1. Structure and Content

a. Does the abstract present the paper in miniature? Is it accurate and reflective of the paper's content? Is it self-contained so that the reader gets the main message without having to read the paper? Does it tell the reader:

    i. What the paper is about?
    ii. Why it is important? What its relation to policy is?
    iii What it does to expand our knowledge or understanding? What's the news? What is the sound bite?
    iv. How the results or message are related to the policy issue the paper addresses?
    v. What problem it solves or what action it recommends?


    2. Content and language: some specifics

    a. Quantitative information

    i. If the paper presents quantitative information, the abstract should include some of this; if there is anything in the paper that can be identified as the central finding and that can be quantified, that should be included in the abstract.

    ii. Example of how to present such findings and how not to present such findings

         1. Okay: "Our results show that Medicaid beneficiaries are two times more likely than those with private insurance to suffer from multiple chronic conditions."

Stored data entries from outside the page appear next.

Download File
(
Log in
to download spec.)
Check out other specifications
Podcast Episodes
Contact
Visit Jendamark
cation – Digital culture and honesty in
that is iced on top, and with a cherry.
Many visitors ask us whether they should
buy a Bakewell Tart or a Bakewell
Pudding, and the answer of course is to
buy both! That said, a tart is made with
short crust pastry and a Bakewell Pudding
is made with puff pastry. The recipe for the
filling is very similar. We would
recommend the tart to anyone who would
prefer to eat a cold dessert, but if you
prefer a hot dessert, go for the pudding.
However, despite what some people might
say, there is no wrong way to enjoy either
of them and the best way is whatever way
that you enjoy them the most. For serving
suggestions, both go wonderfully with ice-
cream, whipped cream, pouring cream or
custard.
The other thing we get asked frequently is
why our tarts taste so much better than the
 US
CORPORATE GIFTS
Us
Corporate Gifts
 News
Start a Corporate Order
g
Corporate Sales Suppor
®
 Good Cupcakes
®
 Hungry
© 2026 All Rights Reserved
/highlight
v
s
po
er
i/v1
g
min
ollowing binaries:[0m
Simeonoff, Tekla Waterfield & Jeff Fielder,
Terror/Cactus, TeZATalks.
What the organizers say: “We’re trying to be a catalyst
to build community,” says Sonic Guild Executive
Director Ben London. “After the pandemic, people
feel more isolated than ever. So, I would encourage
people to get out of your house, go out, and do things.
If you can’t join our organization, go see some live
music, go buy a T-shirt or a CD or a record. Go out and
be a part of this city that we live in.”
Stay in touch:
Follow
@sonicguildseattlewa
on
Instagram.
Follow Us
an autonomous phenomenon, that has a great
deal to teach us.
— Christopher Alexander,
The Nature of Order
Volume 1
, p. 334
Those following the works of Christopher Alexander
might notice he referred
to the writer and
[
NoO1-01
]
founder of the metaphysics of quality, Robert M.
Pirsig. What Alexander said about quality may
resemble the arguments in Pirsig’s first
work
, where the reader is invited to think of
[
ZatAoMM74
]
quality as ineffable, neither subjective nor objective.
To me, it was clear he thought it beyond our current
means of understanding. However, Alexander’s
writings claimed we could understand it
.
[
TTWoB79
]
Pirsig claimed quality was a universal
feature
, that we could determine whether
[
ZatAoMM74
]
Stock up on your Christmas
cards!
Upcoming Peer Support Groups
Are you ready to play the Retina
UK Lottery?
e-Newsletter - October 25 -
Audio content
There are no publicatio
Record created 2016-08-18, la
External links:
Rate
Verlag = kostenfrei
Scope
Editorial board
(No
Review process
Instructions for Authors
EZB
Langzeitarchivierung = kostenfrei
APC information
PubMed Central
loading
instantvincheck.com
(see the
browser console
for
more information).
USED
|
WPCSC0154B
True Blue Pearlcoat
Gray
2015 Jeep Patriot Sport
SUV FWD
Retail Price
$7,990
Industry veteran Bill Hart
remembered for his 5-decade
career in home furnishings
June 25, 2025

         2. Not okay: "Our results show that Medicaid beneficiaries are more likely to suffer from multiple chronic conditions compared to those with private insurance."

    b. Discussion of methods should generally be avoided, but when it is necessary it should be at a very general level. For example:

         i. Okay: "We present data from surveys conducted between 2005 and 2010..."
        ii. Not okay: "We present results from our multivariate logistic regression model..."

    c. Abstract should not contain any jargon or "high level" phrases that are likely to be known only among a specialized set of readers or that otherwise require some explanation.

    d. No acronyms.


    3. Length: Our length limits are flexible. We are mainly concerned that the abstract presents the paper in miniature, offering the reader a sense of the topic, the context, what the paper will do to contribute to the discussion on the topic, a specific sense of the findings or main point of the paper, and some sense of the implications or conclusions. We reserve the right to adjust the length of the abstract to achieve these goals, and will work with you to reach that.